SOURCE MATERIAL:
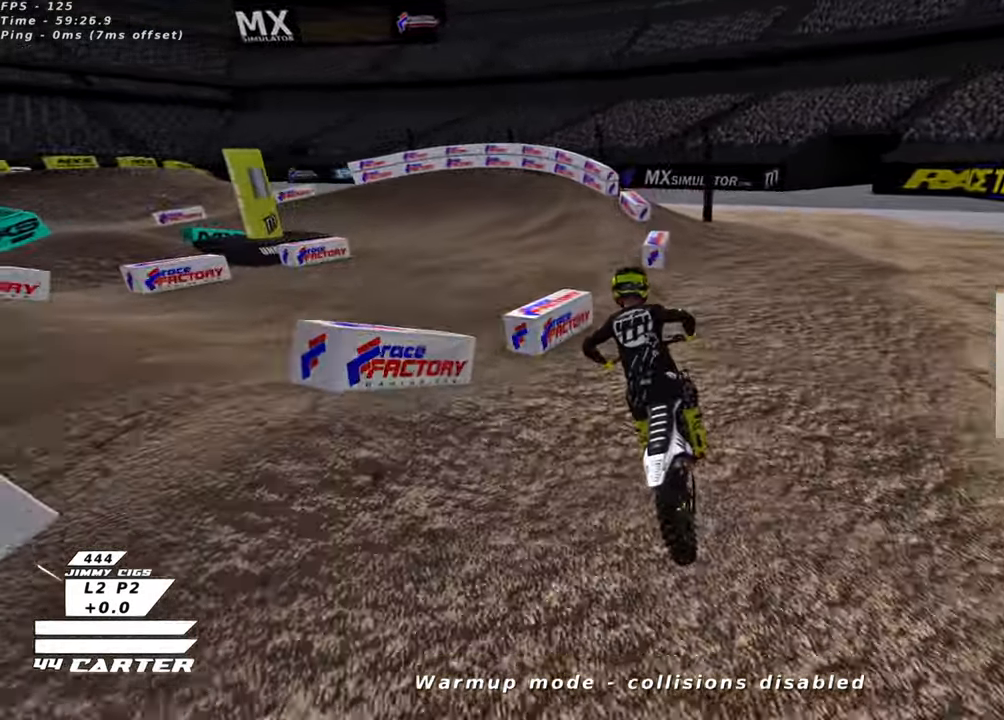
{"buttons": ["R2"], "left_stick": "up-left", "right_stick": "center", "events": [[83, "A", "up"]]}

...

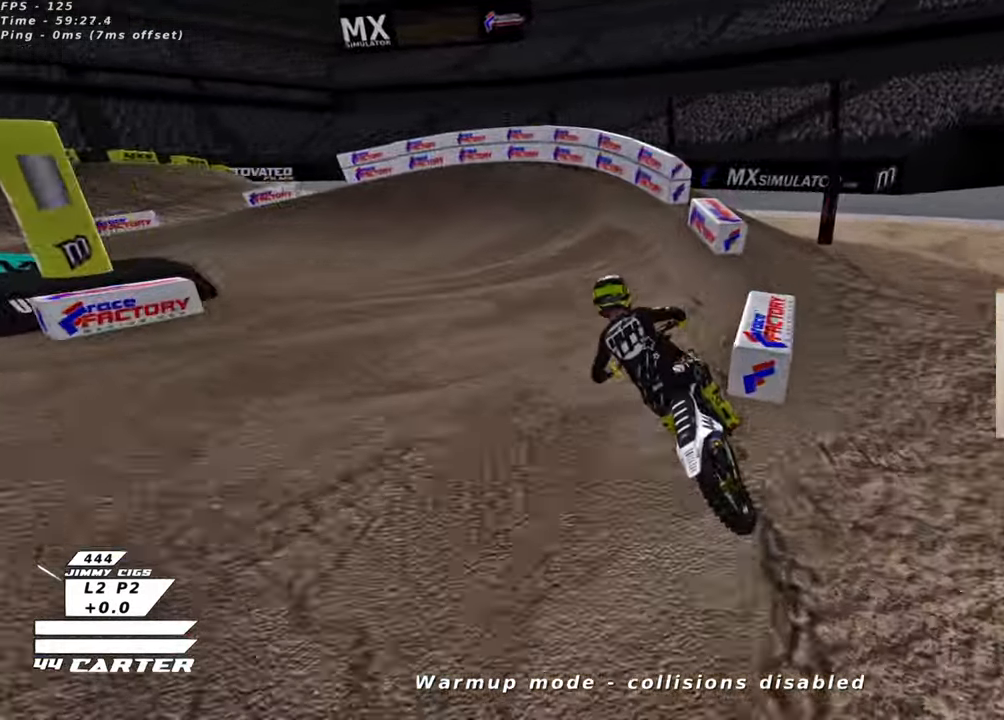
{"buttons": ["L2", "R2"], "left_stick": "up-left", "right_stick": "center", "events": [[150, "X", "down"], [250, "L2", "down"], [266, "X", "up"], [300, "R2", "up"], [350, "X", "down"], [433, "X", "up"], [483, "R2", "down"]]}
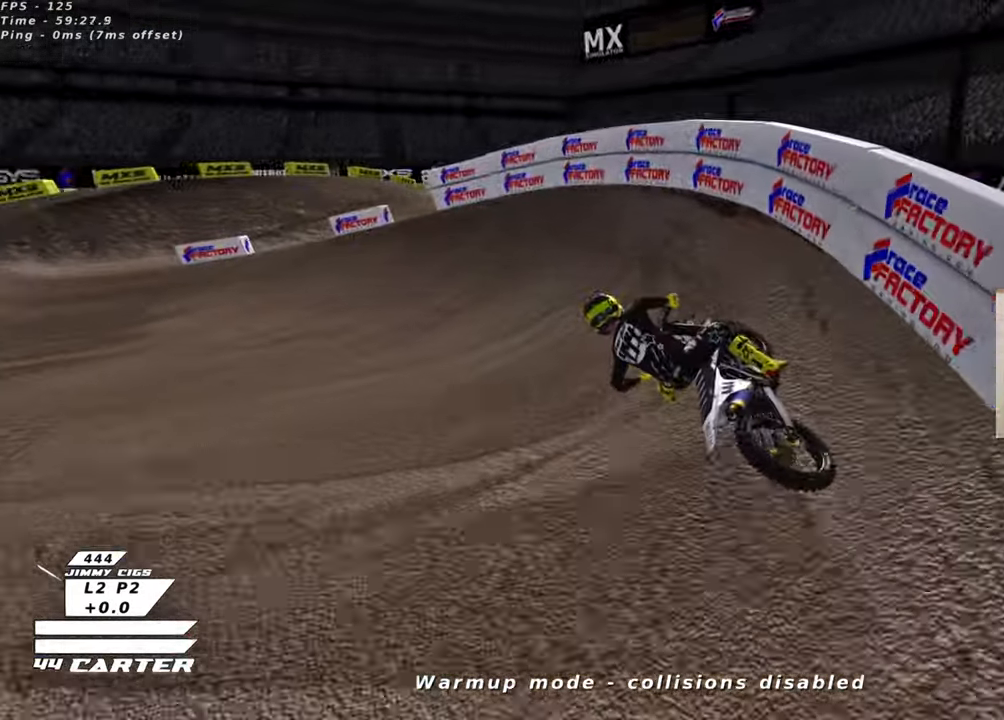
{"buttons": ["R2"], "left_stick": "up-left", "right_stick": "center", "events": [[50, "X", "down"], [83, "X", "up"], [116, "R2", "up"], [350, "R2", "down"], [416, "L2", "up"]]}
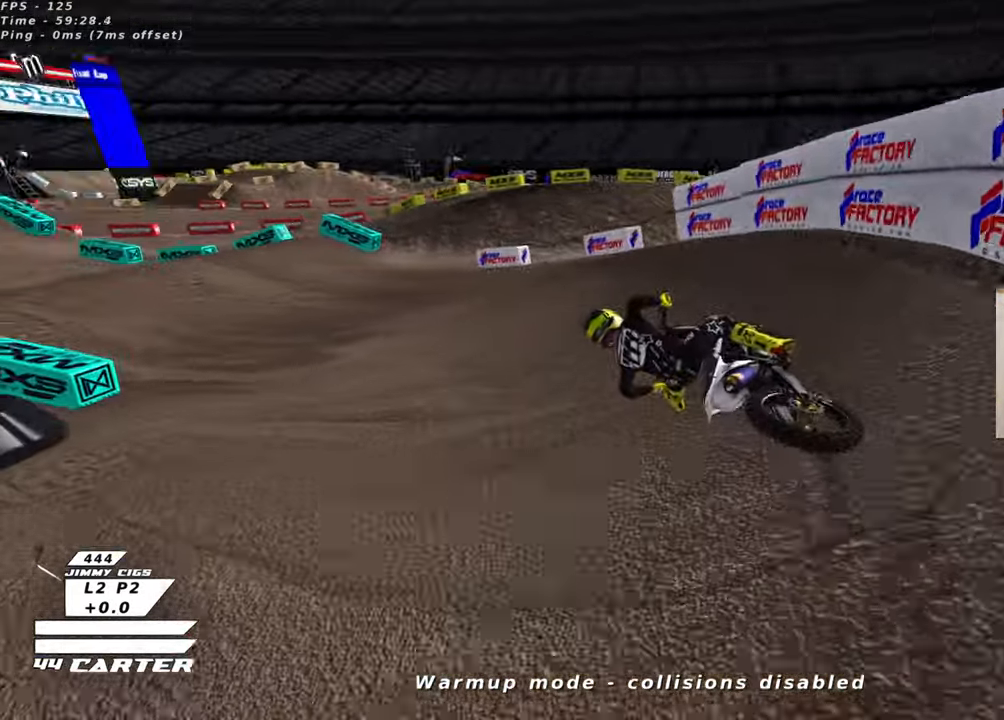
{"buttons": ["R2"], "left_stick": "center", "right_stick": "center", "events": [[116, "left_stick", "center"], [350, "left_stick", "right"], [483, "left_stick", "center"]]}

ACTION ITEM: From the listing above, pick out each line where the word "down" appears.

SOLUTION TO THE EXERCISE:
{"buttons": ["L2", "R2"], "left_stick": "up-left", "right_stick": "center", "events": [[150, "X", "down"], [250, "L2", "down"], [266, "X", "up"], [300, "R2", "up"], [350, "X", "down"], [433, "X", "up"], [483, "R2", "down"]]}
{"buttons": ["R2"], "left_stick": "up-left", "right_stick": "center", "events": [[50, "X", "down"], [83, "X", "up"], [116, "R2", "up"], [350, "R2", "down"], [416, "L2", "up"]]}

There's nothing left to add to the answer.